Simulation Software
Simulated data are most often used to determine the detector efficiency (acceptance), so that the yield of measured data can be adjusted to compensate for uneven detector efficiency (e.g. when particles are not detected because they enter the gaps between the drift chambers or the calorimeters, or due to limitations of the physical properties of the detector or the reconstruction algorithms).
The term 'Monte Carlo' is used to mean simulated data when there is some element of randomness in the event generation. It refers to casinos.
There are several steps in the production of simulated data.
- Event generators (bggen, gen_amp, etc) produce a set of events as a list of particle track properties - particle id, mass, momentum and angle - for the photon-nucleon interaction event. The reactions included and the momenta of the particles produced are determined by the generator using its configuration file. Bggen produces typical hadronic background events, whereas the other generators mimic specific reactions, with mass and angular distributions described by the user. Within those distributions, random numbers are used to determine the 4-momenta of the primary particle and its decay products. A 'flat' distribution of decay products has a uniform mass and angular distribution.
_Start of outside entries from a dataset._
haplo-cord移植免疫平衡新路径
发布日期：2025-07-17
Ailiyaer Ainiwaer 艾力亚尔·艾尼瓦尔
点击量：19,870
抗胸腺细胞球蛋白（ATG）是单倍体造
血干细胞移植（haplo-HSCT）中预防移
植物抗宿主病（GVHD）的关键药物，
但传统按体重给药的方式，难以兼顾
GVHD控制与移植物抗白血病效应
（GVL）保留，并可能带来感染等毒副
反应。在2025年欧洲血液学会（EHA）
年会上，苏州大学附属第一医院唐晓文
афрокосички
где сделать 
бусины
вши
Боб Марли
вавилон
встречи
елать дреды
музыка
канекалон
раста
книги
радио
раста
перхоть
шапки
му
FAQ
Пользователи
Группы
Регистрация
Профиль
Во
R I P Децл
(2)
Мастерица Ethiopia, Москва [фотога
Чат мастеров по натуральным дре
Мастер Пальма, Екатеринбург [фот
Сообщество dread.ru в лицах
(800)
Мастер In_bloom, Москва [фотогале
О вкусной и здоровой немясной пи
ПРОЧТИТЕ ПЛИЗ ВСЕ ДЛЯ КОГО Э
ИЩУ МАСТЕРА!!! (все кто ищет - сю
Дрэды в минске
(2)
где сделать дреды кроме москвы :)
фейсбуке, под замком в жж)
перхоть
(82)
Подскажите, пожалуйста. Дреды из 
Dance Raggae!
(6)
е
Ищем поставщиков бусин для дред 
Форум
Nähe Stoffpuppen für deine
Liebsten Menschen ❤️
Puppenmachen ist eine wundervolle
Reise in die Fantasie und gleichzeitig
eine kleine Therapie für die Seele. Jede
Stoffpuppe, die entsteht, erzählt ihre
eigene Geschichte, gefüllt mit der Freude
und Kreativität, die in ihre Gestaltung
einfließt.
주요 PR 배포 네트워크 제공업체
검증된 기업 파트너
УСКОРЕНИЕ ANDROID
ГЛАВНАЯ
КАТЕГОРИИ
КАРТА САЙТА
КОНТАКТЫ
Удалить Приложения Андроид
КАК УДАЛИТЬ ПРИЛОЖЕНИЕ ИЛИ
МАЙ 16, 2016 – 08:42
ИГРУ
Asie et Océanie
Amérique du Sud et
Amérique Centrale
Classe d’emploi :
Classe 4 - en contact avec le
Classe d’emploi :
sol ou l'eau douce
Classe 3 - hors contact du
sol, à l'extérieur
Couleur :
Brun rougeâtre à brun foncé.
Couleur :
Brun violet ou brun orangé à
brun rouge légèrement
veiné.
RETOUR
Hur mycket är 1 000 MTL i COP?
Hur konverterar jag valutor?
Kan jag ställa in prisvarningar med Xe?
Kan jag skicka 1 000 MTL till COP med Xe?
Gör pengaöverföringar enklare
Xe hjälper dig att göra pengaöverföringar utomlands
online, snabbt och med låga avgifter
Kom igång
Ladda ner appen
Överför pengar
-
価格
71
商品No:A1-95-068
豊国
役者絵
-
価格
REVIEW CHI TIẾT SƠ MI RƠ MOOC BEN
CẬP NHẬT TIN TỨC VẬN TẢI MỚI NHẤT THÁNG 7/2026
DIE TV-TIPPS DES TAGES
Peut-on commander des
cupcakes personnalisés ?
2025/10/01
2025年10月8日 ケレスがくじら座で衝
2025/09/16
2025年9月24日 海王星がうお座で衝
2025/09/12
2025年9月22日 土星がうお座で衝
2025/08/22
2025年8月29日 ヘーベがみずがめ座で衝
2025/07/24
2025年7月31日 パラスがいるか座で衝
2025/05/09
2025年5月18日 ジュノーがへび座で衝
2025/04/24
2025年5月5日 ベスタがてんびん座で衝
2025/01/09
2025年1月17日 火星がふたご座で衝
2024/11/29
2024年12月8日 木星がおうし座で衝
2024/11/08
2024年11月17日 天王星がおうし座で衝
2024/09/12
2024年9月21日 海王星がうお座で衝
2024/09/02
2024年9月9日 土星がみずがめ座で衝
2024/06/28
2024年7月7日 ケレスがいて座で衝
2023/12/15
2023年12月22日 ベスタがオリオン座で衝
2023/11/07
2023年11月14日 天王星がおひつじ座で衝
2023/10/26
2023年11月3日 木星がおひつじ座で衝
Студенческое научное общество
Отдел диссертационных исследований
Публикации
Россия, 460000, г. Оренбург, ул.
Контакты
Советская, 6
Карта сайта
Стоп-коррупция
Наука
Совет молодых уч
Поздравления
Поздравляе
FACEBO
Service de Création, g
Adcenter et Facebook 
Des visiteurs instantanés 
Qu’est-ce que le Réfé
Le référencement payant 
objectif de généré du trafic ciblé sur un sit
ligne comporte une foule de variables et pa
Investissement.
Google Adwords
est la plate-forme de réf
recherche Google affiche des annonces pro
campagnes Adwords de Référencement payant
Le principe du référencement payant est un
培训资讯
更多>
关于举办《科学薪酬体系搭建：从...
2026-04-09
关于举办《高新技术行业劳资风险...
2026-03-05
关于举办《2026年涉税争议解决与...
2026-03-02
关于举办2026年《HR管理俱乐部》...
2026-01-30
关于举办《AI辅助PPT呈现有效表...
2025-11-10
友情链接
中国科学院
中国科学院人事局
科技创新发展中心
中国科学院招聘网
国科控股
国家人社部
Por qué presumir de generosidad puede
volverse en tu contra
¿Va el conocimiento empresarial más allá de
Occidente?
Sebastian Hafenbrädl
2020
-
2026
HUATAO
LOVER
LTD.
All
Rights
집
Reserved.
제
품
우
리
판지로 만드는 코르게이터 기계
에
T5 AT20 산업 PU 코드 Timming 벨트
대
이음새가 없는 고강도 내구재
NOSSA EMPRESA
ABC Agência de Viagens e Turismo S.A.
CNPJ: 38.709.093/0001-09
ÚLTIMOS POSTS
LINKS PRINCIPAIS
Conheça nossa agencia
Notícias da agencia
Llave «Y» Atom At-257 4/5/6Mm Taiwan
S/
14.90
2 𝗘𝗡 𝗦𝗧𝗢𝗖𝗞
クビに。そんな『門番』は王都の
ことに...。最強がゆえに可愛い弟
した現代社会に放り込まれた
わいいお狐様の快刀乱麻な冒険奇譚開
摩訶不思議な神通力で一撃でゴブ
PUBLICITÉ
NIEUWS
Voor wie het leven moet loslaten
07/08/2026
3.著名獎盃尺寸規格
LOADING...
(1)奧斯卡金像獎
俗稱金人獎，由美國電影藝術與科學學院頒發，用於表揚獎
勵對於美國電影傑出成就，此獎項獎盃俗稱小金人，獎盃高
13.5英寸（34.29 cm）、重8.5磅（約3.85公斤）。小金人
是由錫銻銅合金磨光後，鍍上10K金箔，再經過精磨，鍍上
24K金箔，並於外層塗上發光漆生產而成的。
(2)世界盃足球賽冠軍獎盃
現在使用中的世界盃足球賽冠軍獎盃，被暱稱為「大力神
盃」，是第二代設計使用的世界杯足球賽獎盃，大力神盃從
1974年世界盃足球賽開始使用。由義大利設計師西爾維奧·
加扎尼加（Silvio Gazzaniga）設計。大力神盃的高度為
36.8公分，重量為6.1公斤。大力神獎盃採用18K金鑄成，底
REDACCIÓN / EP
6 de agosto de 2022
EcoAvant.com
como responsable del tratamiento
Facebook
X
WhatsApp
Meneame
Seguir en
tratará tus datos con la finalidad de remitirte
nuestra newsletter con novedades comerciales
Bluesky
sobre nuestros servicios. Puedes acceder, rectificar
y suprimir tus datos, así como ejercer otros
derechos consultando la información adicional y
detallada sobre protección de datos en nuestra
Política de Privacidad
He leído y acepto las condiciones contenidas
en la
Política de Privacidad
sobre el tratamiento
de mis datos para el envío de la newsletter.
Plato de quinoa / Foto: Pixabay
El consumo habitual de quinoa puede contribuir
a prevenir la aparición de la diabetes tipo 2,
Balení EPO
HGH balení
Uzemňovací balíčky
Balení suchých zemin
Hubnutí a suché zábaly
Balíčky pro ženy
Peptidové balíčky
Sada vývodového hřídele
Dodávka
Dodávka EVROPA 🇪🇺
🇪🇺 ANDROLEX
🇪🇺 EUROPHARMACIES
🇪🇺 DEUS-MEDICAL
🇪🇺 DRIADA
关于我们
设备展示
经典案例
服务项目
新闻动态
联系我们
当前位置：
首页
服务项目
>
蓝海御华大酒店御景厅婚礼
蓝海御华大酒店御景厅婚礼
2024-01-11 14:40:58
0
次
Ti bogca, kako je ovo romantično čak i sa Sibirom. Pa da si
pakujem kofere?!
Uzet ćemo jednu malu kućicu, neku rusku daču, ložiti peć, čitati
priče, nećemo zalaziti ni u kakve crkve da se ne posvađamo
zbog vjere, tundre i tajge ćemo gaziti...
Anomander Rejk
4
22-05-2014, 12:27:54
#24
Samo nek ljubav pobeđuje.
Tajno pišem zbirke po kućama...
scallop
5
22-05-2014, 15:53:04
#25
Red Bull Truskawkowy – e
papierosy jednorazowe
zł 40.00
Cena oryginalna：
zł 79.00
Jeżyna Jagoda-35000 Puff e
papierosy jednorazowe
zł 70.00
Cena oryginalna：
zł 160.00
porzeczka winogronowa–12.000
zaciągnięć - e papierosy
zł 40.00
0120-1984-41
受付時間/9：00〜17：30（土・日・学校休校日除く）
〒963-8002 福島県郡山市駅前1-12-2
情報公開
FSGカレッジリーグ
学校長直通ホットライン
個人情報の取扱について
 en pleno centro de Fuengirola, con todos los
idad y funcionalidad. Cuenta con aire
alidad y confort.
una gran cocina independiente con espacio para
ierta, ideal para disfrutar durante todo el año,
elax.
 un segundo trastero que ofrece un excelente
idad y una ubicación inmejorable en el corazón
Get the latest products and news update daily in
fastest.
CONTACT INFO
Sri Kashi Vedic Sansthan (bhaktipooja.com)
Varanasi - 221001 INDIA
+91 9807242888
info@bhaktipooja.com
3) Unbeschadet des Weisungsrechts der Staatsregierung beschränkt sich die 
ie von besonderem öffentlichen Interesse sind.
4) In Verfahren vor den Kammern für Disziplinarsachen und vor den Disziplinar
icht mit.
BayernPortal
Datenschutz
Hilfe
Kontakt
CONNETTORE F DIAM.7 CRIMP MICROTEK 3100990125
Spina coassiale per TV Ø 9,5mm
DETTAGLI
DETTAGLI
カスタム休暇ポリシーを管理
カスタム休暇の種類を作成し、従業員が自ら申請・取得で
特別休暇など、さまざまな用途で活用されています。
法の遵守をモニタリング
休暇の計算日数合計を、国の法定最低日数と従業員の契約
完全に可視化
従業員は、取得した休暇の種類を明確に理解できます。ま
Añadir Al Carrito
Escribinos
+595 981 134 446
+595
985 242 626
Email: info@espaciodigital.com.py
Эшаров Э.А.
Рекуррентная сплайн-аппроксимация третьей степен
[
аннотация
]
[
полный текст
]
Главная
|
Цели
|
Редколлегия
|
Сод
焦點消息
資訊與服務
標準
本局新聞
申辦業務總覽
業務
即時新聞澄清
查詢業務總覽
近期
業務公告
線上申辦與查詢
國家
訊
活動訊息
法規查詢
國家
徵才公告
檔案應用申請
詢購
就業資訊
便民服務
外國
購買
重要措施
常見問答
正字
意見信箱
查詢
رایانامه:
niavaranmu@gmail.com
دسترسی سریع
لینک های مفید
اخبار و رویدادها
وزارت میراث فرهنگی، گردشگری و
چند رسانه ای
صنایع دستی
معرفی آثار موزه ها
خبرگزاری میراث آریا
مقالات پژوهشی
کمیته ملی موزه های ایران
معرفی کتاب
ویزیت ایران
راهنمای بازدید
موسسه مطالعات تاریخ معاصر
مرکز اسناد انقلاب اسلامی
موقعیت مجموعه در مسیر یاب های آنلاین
- HDGeant4 uses a model of the materials making up each part of the GlueX detector (referred to as the detector geometry and material map) to simulate the interaction of the generated particles as they pass through the detector. It uses Geant4 to model track scattering and energy loss, and produces a list of the time, position and energy deposition of hits that would be measured for each track.
- The particle gun is a part of HDGeant4 that can be used instead of the event generators to specify the particle, momentum and track angles. This can be useful to investigate detector efficiency features.
- Mcsmear models the resolution of the detector, and adjusts the time, position and energy of the hit quantities so that the output data become less exact and look like a genuine measurement made using the GlueX detector.
- 'Random trigger' events are collected during experimental runs, using a separate trigger parallel to the primary physics trigger which is generated at regular time intervals (from a pulser). This records the hits that are in the detector at that time. These can be added to the simulated data to mimic the 'noise' hits from extra tracks through the detector which were not associated with hadronic production events and electronic noise.
Once the simulated data have been processed in this way, it can be analyzed in the same way as data collected with the real GlueX detector.